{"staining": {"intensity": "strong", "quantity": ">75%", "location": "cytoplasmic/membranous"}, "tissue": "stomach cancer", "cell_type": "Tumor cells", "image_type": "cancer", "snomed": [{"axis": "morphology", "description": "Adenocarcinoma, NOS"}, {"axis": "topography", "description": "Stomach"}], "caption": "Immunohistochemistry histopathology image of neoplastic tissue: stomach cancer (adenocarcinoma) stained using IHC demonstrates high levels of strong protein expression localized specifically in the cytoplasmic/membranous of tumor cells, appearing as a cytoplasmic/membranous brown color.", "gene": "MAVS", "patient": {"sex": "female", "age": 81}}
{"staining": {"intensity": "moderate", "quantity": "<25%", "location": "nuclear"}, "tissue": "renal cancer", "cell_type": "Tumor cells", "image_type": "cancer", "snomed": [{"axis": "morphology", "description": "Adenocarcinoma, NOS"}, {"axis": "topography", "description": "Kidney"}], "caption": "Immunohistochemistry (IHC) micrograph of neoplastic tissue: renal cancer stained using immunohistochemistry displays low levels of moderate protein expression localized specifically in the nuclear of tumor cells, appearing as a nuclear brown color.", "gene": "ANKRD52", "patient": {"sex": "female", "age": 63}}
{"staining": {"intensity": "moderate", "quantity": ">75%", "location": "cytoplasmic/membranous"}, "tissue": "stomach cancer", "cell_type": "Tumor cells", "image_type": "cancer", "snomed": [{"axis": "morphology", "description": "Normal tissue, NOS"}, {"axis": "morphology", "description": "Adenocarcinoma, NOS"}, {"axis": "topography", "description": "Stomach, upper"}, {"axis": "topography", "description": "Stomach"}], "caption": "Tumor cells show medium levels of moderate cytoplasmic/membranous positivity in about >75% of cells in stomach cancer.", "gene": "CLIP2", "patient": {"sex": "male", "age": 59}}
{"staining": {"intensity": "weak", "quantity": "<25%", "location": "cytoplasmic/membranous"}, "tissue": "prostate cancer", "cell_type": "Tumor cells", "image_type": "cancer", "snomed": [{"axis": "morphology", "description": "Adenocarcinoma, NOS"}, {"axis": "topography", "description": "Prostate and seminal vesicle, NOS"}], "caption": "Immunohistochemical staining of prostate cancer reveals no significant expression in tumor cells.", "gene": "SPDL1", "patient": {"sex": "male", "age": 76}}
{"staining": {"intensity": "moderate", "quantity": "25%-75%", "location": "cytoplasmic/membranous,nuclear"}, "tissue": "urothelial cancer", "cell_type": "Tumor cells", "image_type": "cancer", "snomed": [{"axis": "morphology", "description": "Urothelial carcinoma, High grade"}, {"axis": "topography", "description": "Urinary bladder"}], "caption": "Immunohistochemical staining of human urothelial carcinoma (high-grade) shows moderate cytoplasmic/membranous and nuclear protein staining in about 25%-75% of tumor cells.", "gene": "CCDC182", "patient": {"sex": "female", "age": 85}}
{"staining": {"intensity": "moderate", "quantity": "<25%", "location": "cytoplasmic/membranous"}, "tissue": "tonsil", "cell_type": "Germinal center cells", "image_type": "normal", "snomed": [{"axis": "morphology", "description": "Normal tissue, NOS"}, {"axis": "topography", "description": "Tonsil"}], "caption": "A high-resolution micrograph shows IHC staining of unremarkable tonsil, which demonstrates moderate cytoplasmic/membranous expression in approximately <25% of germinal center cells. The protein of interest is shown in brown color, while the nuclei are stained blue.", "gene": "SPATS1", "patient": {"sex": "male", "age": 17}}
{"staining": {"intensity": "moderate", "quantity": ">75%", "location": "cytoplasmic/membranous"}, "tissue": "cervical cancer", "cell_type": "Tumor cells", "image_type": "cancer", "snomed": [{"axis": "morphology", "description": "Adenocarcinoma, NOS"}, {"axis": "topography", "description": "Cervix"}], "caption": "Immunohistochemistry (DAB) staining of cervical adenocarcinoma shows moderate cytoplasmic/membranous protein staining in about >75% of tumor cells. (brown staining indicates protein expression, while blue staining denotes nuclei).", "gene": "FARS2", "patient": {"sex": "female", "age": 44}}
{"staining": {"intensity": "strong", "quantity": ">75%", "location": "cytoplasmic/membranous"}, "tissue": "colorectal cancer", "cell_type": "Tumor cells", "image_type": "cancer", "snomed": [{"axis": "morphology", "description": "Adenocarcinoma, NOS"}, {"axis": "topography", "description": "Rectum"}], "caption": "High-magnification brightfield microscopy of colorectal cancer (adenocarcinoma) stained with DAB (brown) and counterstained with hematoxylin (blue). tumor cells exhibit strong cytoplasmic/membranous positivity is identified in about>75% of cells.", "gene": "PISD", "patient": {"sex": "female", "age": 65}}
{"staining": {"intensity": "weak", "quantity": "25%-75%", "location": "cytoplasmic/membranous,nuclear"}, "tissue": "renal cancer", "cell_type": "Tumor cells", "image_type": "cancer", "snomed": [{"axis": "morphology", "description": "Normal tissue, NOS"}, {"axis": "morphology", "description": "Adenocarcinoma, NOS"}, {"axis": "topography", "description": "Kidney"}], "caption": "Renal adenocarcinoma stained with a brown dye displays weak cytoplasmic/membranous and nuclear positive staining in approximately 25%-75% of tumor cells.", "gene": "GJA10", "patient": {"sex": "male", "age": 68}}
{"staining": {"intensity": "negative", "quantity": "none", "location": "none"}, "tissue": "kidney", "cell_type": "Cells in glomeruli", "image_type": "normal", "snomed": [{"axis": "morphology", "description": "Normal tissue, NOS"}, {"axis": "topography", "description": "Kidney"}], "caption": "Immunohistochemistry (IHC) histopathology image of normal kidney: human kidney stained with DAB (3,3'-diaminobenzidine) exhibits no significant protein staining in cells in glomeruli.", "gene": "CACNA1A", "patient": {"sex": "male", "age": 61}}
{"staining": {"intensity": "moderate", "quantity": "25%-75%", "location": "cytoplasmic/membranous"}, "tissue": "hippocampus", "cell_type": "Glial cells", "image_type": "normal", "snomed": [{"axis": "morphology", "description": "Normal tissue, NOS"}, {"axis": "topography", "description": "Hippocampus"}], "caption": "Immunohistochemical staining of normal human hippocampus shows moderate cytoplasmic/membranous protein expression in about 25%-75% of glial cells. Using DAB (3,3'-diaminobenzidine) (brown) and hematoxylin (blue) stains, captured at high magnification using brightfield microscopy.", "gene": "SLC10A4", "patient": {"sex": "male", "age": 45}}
+ + + + + + +
The answer must be an exact copy of every entry.

**ANSWER TO THIS PROBLEM:**
{"staining": {"intensity": "strong", "quantity": ">75%", "location": "cytoplasmic/membranous"}, "tissue": "stomach cancer", "cell_type": "Tumor cells", "image_type": "cancer", "snomed": [{"axis": "morphology", "description": "Adenocarcinoma, NOS"}, {"axis": "topography", "description": "Stomach"}], "caption": "Immunohistochemistry histopathology image of neoplastic tissue: stomach cancer (adenocarcinoma) stained using IHC demonstrates high levels of strong protein expression localized specifically in the cytoplasmic/membranous of tumor cells, appearing as a cytoplasmic/membranous brown color.", "gene": "MAVS", "patient": {"sex": "female", "age": 81}}
{"staining": {"intensity": "moderate", "quantity": "<25%", "location": "nuclear"}, "tissue": "renal cancer", "cell_type": "Tumor cells", "image_type": "cancer", "snomed": [{"axis": "morphology", "description": "Adenocarcinoma, NOS"}, {"axis": "topography", "description": "Kidney"}], "caption": "Immunohistochemistry (IHC) micrograph of neoplastic tissue: renal cancer stained using immunohistochemistry displays low levels of moderate protein expression localized specifically in the nuclear of tumor cells, appearing as a nuclear brown color.", "gene": "ANKRD52", "patient": {"sex": "female", "age": 63}}
{"staining": {"intensity": "moderate", "quantity": ">75%", "location": "cytoplasmic/membranous"}, "tissue": "stomach cancer", "cell_type": "Tumor cells", "image_type": "cancer", "snomed": [{"axis": "morphology", "description": "Normal tissue, NOS"}, {"axis": "morphology", "description": "Adenocarcinoma, NOS"}, {"axis": "topography", "description": "Stomach, upper"}, {"axis": "topography", "description": "Stomach"}], "caption": "Tumor cells show medium levels of moderate cytoplasmic/membranous positivity in about >75% of cells in stomach cancer.", "gene": "CLIP2", "patient": {"sex": "male", "age": 59}}
{"staining": {"intensity": "weak", "quantity": "<25%", "location": "cytoplasmic/membranous"}, "tissue": "prostate cancer", "cell_type": "Tumor cells", "image_type": "cancer", "snomed": [{"axis": "morphology", "description": "Adenocarcinoma, NOS"}, {"axis": "topography", "description": "Prostate and seminal vesicle, NOS"}], "caption": "Immunohistochemical staining of prostate cancer reveals no significant expression in tumor cells.", "gene": "SPDL1", "patient": {"sex": "male", "age": 76}}
{"staining": {"intensity": "moderate", "quantity": "25%-75%", "location": "cytoplasmic/membranous,nuclear"}, "tissue": "urothelial cancer", "cell_type": "Tumor cells", "image_type": "cancer", "snomed": [{"axis": "morphology", "description": "Urothelial carcinoma, High grade"}, {"axis": "topography", "description": "Urinary bladder"}], "caption": "Immunohistochemical staining of human urothelial carcinoma (high-grade) shows moderate cytoplasmic/membranous and nuclear protein staining in about 25%-75% of tumor cells.", "gene": "CCDC182", "patient": {"sex": "female", "age": 85}}
{"staining": {"intensity": "moderate", "quantity": "<25%", "location": "cytoplasmic/membranous"}, "tissue": "tonsil", "cell_type": "Germinal center cells", "image_type": "normal", "snomed": [{"axis": "morphology", "description": "Normal tissue, NOS"}, {"axis": "topography", "description": "Tonsil"}], "caption": "A high-resolution micrograph shows IHC staining of unremarkable tonsil, which demonstrates moderate cytoplasmic/membranous expression in approximately <25% of germinal center cells. The protein of interest is shown in brown color, while the nuclei are stained blue.", "gene": "SPATS1", "patient": {"sex": "male", "age": 17}}
{"staining": {"intensity": "moderate", "quantity": ">75%", "location": "cytoplasmic/membranous"}, "tissue": "cervical cancer", "cell_type": "Tumor cells", "image_type": "cancer", "snomed": [{"axis": "morphology", "description": "Adenocarcinoma, NOS"}, {"axis": "topography", "description": "Cervix"}], "caption": "Immunohistochemistry (DAB) staining of cervical adenocarcinoma shows moderate cytoplasmic/membranous protein staining in about >75% of tumor cells. (brown staining indicates protein expression, while blue staining denotes nuclei).", "gene": "FARS2", "patient": {"sex": "female", "age": 44}}
{"staining": {"intensity": "strong", "quantity": ">75%", "location": "cytoplasmic/membranous"}, "tissue": "colorectal cancer", "cell_type": "Tumor cells", "image_type": "cancer", "snomed": [{"axis": "morphology", "description": "Adenocarcinoma, NOS"}, {"axis": "topography", "description": "Rectum"}], "caption": "High-magnification brightfield microscopy of colorectal cancer (adenocarcinoma) stained with DAB (brown) and counterstained with hematoxylin (blue). tumor cells exhibit strong cytoplasmic/membranous positivity is identified in about>75% of cells.", "gene": "PISD", "patient": {"sex": "female", "age": 65}}
{"staining": {"intensity": "weak", "quantity": "25%-75%", "location": "cytoplasmic/membranous,nuclear"}, "tissue": "renal cancer", "cell_type": "Tumor cells", "image_type": "cancer", "snomed": [{"axis": "morphology", "description": "Normal tissue, NOS"}, {"axis": "morphology", "description": "Adenocarcinoma, NOS"}, {"axis": "topography", "description": "Kidney"}], "caption": "Renal adenocarcinoma stained with a brown dye displays weak cytoplasmic/membranous and nuclear positive staining in approximately 25%-75% of tumor cells.", "gene": "GJA10", "patient": {"sex": "male", "age": 68}}
{"staining": {"intensity": "negative", "quantity": "none", "location": "none"}, "tissue": "kidney", "cell_type": "Cells in glomeruli", "image_type": "normal", "snomed": [{"axis": "morphology", "description": "Normal tissue, NOS"}, {"axis": "topography", "description": "Kidney"}], "caption": "Immunohistochemistry (IHC) histopathology image of normal kidney: human kidney stained with DAB (3,3'-diaminobenzidine) exhibits no significant protein staining in cells in glomeruli.", "gene": "CACNA1A", "patient": {"sex": "male", "age": 61}}
{"staining": {"intensity": "moderate", "quantity": "25%-75%", "location": "cytoplasmic/membranous"}, "tissue": "hippocampus", "cell_type": "Glial cells", "image_type": "normal", "snomed": [{"axis": "morphology", "description": "Normal tissue, NOS"}, {"axis": "topography", "description": "Hippocampus"}], "caption": "Immunohistochemical staining of normal human hippocampus shows moderate cytoplasmic/membranous protein expression in about 25%-75% of glial cells. Using DAB (3,3'-diaminobenzidine) (brown) and hematoxylin (blue) stains, captured at high magnification using brightfield microscopy.", "gene": "SLC10A4", "patient": {"sex": "male", "age": 45}}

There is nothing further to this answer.